勤怠管理システムの選び方(その2) 管理者の視点
今回は、「勤怠管理システムの選び方(その2) 管理者の視点」になります。
勤怠管理システムは、大きく2つの機能があります。
・勤務時間の集計
→出勤、退勤の時刻を記録、給与計算に必要な残業時間等を計算
・休暇の管理
→有給休暇や特別休暇などの取得日数を計算
この主要な機能はどのメーカーでも実装されていますので、ここまでですと、どのシステムを選んでも一緒です。
勤務時間の集計のうち、残業時間を例にとって見ていきます。
残業集計の実際は、就業方法、役職、契約形態、業務内容と、給与計算の方法で異なります。
例:固定時間制度9:00~17:30 休憩1:00のケース、()内は割増率
・17:30~残業(×1.25)
・17:30~18:00休憩、18:00~残業(×1.25)
・17:30~18:00法内残業(×1.0)、18:00~残業(×1.25)
・実働8h以上を残業とする(遅刻や半休で残業開始時刻がスライド)
・管理職は残業時間を未計上
・22:00~残業時間に深夜を加算して計上(×1.5、平日の場合)
・22:00~残業時間とは別に深夜時間を計上(×0.25)
・みなし労働時間制度、20時間以上を残業時間として計上
・残業計上は、申請書の承認により計上
・残業計上は、打刻による自動計上
・深夜残業のみ申請書の承認により計上、通常残業は自動計上
などなど。
残業は日々行われることなので、システムにより自動化できないと、手作業が残ってしまいます。自社の残業計上方法のパターンをシステム化できるかどうか、重要な確認ポイントとなります。
その他、朝の早出残業や、休日出勤時の対応は要チェックです。
休暇の管理では、有給休暇の取得日数だけではなく、休暇の付与が自動化できるかどうか(もちろん有効期限も)の確認が必要です。契約社員やパートの比例付与の対応可否も重要です。

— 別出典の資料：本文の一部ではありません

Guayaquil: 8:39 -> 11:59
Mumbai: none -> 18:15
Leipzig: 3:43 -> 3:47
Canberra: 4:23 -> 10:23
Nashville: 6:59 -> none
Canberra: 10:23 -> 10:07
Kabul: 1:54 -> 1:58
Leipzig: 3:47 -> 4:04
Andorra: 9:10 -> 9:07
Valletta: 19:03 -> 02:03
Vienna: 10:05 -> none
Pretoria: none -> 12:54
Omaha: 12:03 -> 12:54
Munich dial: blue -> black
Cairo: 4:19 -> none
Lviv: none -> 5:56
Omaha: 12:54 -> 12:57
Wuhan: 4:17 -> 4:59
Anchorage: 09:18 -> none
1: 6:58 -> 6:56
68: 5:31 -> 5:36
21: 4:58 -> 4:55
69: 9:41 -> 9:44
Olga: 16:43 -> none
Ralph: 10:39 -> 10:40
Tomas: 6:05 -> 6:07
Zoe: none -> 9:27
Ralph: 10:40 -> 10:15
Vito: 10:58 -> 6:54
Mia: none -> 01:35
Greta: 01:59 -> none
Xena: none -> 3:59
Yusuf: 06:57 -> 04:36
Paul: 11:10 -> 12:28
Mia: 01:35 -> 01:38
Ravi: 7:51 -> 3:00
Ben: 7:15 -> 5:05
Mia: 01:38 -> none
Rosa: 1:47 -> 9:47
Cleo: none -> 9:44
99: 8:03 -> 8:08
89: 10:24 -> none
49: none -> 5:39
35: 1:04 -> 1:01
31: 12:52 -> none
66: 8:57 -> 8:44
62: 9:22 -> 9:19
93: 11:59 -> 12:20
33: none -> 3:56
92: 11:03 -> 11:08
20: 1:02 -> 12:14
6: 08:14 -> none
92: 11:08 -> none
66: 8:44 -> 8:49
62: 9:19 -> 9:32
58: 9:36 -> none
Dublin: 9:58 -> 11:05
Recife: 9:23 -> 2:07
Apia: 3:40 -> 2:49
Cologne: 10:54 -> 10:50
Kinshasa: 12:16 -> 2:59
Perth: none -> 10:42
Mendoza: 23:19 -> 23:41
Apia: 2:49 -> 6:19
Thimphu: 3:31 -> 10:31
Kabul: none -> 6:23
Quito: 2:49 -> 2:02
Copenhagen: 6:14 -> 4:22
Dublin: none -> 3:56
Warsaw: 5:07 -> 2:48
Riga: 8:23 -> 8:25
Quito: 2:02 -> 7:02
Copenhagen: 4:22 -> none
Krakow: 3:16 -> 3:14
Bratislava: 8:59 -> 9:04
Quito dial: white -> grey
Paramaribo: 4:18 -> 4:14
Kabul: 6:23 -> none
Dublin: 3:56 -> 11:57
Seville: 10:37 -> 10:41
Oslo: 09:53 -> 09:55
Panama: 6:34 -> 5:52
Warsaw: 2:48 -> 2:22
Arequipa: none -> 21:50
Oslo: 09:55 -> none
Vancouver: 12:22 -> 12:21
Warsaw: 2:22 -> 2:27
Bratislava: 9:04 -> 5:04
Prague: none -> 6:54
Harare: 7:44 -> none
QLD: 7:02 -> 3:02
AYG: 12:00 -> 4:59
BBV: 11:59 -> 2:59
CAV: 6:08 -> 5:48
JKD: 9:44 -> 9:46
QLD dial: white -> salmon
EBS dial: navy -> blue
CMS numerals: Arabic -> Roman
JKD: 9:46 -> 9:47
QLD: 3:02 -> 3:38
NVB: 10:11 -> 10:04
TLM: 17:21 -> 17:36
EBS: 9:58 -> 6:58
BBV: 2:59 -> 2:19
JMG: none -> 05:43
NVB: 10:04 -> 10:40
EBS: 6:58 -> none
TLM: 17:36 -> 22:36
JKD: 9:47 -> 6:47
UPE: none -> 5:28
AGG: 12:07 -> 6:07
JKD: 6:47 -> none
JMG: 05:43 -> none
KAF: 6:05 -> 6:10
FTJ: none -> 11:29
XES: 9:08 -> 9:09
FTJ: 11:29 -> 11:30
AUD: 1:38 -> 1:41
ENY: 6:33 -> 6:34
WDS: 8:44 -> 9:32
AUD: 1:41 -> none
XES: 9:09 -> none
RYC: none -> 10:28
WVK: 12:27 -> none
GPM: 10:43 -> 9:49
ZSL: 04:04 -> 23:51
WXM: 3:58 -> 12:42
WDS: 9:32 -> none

有休以外にも、残日数管理する休暇として、傷病休暇や夏季休暇(7~9月に5日間取得など)、記念日休暇などの自動付与や残日数管理も確認すると、より完璧です。
慶弔休暇は取れる日数が決まっていますが、定期的に付与されるものではないので、残日数管理はシステム的に行わないことが通常です。
システム化する際のデメリット(初期投資、利用頻度の低さ、運用の煩雑さ)が大きく、効率化できにくい為です。
代休や振休は今後、個別のテーマとして取り上げます。
勤怠管理システムを選択する際には、御社で日々行われている勤務時間の集計、休暇の管理の自動化が詳細レベルで実現できるかどうか、確認してください。その際に、窓口の方が業務レベルで会話ができるかどうかも、分かりますので。
勤怠管理業務の全てを自動化するのはできないので、使用頻度の高い集計、管理などが自動化でき、使用頻度の低い要素は手作業で対応できる柔軟性を持ったものが御社に適したシステムだと考えられます。
もちろん、前回記載した「現場の運用が簡単にできること」との両立が必須ですよ。